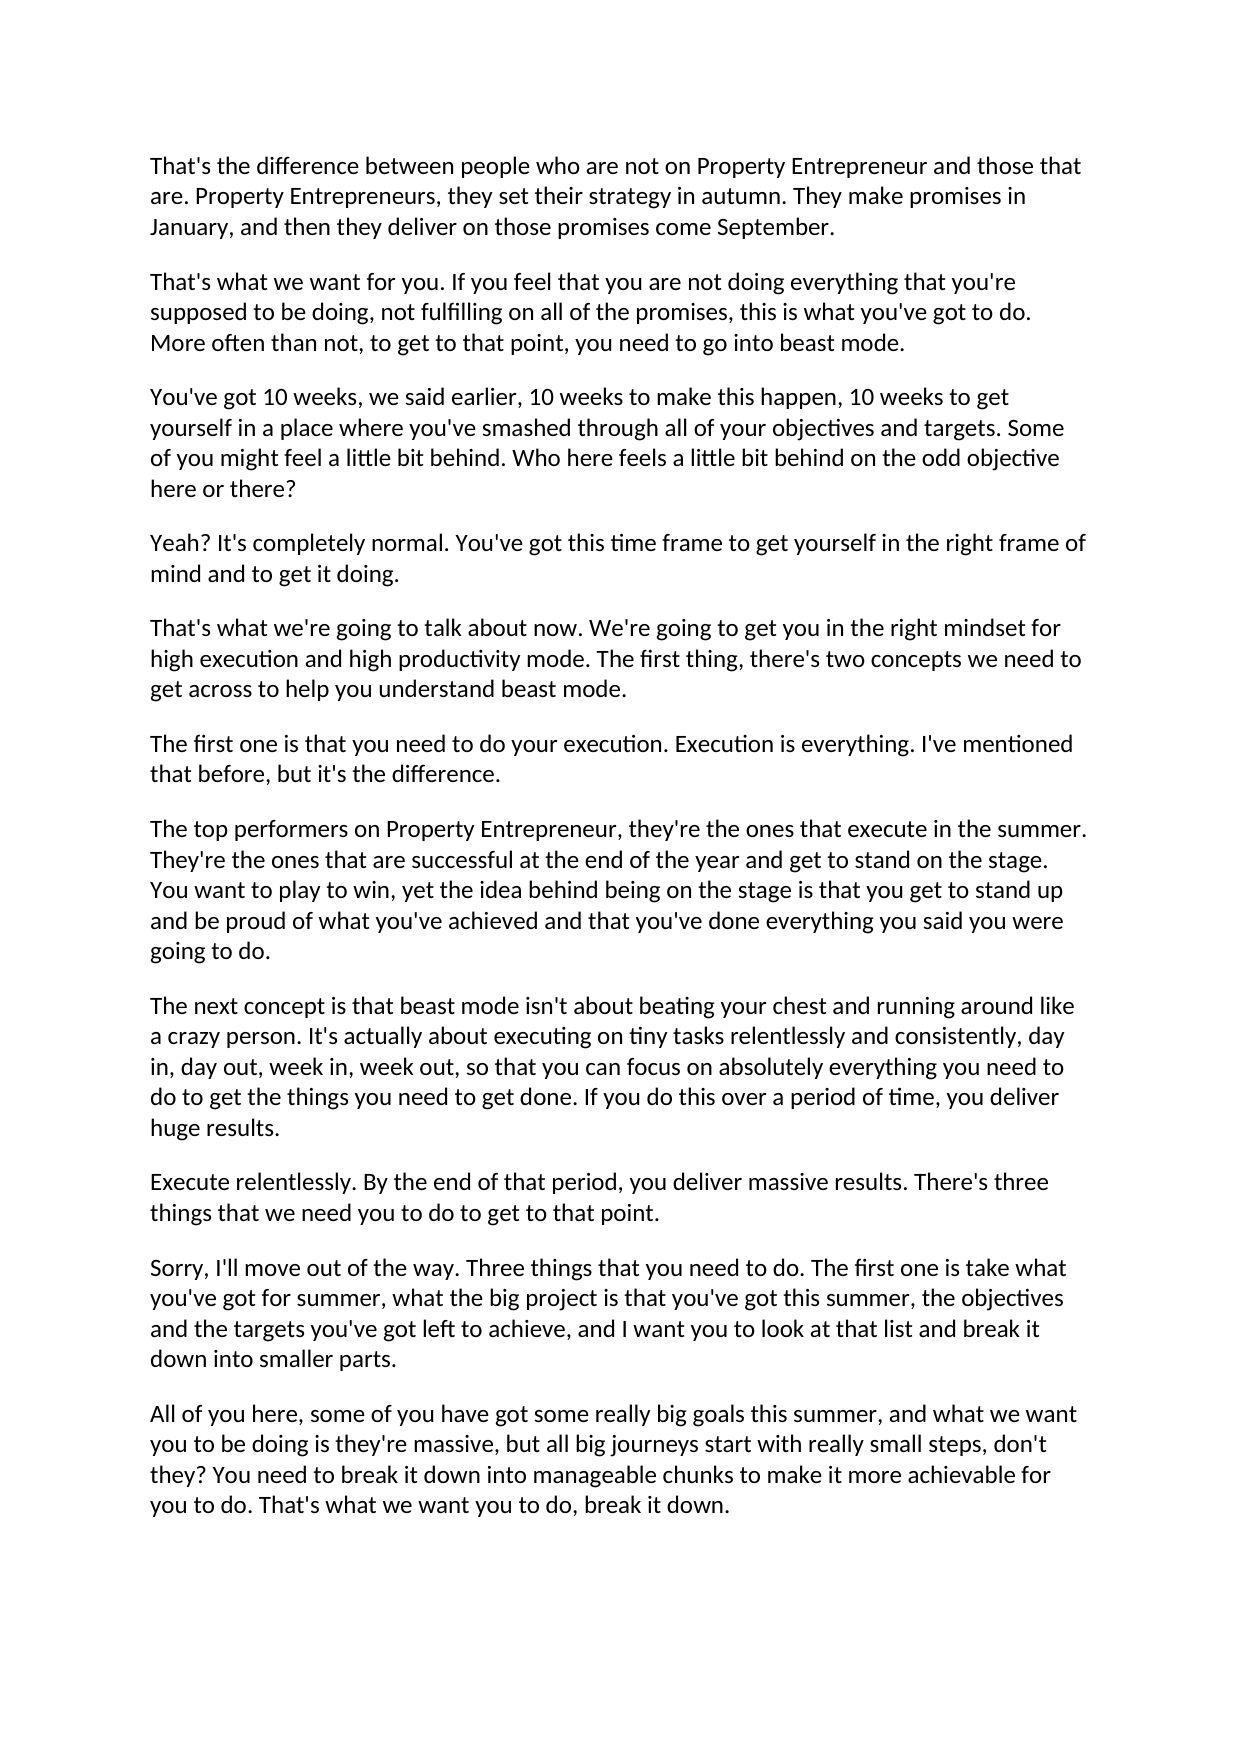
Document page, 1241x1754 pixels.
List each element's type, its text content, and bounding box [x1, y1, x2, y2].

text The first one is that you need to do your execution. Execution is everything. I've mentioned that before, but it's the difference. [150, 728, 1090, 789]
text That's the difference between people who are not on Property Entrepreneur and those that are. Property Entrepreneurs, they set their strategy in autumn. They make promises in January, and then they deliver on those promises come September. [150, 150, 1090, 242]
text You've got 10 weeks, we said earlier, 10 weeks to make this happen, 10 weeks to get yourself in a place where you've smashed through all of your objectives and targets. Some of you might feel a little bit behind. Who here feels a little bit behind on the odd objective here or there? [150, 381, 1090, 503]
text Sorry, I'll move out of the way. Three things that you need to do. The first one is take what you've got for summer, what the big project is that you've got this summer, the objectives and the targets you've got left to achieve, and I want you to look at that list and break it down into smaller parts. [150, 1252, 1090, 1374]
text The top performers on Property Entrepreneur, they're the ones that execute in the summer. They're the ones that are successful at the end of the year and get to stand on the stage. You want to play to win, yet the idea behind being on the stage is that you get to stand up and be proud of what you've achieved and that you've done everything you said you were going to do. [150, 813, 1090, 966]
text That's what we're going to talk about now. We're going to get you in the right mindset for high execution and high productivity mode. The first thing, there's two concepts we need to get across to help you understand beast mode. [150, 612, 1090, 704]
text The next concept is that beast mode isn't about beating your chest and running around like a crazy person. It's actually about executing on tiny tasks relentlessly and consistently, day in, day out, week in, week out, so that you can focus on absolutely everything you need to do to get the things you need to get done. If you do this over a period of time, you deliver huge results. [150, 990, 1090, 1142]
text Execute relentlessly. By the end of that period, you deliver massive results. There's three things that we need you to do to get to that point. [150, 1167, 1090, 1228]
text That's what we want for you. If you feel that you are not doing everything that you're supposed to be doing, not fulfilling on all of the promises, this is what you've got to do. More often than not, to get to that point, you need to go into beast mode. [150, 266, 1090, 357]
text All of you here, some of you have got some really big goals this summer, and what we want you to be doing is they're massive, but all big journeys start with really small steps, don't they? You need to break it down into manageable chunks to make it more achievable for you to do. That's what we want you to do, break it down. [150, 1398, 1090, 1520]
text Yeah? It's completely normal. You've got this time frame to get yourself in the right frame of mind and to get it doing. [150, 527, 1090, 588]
------------
* [Work instruction]
Look through the entries and copy every line in which the string "results" appears.

* [The answer]
text The next concept is that beast mode isn't about beating your chest and running around like a crazy person. It's actually about executing on tiny tasks relentlessly and consistently, day in, day out, week in, week out, so that you can focus on absolutely everything you need to do to get the things you need to get done. If you do this over a period of time, you deliver huge results. [150, 990, 1090, 1142]
text Execute relentlessly. By the end of that period, you deliver massive results. There's three things that we need you to do to get to that point. [150, 1167, 1090, 1228]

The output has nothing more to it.